Your task is to copy each line of the material below that includes "rare".

» Given records
--------

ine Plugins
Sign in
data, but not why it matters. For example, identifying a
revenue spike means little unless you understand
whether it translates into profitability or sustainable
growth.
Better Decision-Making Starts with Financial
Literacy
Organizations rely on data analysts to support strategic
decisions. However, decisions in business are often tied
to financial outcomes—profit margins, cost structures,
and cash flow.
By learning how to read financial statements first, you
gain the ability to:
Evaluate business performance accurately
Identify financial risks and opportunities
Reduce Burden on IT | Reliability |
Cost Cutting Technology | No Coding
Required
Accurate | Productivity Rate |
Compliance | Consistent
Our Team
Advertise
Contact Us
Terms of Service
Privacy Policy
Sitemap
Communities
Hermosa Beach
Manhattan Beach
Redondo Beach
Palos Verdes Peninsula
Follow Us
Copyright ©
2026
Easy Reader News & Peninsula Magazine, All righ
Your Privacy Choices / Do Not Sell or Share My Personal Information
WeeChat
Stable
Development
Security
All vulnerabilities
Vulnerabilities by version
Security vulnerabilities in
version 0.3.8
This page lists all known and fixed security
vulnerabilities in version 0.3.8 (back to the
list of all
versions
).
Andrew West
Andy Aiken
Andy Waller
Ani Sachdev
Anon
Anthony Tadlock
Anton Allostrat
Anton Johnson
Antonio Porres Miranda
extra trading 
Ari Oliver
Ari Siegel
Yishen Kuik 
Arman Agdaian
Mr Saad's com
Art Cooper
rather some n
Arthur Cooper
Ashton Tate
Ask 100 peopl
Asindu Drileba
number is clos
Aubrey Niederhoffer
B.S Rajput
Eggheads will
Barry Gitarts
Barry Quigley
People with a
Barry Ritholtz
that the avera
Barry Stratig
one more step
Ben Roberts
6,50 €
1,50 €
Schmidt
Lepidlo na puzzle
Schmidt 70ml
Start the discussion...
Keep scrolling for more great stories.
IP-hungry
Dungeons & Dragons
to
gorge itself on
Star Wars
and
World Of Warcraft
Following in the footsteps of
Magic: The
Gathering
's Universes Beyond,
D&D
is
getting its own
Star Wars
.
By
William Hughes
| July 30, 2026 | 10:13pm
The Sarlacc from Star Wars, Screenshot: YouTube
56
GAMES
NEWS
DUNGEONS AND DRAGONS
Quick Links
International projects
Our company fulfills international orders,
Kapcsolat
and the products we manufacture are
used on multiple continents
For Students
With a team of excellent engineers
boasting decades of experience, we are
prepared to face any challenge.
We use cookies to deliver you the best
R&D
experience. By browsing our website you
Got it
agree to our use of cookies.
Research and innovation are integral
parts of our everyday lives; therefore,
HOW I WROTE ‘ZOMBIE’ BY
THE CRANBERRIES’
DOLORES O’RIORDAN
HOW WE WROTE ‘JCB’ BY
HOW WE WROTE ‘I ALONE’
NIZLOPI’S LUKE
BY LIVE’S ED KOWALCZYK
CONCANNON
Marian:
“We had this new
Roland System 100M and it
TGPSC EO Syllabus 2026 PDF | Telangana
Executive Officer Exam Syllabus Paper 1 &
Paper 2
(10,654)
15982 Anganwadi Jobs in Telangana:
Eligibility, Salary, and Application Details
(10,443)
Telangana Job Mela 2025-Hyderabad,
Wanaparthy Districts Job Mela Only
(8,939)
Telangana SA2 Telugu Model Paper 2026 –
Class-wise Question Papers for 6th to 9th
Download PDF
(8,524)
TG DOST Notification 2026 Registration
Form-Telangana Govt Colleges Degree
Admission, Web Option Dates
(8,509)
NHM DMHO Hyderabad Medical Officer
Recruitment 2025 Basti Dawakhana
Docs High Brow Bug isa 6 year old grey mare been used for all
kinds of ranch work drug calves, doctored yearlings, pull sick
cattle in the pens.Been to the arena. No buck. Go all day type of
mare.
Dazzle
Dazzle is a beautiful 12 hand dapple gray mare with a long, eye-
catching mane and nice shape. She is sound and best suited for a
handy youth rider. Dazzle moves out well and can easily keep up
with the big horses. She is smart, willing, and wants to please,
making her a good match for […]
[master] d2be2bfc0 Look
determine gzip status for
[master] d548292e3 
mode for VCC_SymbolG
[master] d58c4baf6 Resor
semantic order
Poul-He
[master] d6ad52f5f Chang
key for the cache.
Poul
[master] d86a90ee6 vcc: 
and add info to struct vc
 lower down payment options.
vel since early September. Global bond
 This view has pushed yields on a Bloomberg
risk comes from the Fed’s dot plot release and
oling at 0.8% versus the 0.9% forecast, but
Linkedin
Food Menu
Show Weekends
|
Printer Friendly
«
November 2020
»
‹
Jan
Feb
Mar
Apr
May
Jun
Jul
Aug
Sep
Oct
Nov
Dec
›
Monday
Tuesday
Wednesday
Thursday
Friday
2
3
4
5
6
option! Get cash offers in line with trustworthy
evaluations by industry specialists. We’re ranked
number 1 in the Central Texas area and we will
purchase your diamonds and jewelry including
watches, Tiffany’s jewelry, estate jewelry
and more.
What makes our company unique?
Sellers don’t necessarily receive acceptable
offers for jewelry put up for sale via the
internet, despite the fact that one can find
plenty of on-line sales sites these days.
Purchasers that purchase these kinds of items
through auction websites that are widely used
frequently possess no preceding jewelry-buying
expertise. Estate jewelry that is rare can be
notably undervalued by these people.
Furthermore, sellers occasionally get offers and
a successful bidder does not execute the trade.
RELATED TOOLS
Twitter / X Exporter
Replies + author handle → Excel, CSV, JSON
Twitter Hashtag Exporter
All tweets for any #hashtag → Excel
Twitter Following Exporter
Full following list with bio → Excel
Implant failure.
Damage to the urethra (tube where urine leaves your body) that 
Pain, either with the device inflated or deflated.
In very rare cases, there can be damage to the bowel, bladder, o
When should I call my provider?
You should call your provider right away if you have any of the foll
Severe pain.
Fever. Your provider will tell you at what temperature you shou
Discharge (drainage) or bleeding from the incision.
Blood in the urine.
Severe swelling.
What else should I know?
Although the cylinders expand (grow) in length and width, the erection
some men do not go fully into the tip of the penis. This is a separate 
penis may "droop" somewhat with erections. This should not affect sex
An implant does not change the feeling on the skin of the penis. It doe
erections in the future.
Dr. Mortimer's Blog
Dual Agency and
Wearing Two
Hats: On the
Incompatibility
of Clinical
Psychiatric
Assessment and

--------

» Solution
expertise. Estate jewelry that is rare can be
In very rare cases, there can be damage to the bowel, bladder, o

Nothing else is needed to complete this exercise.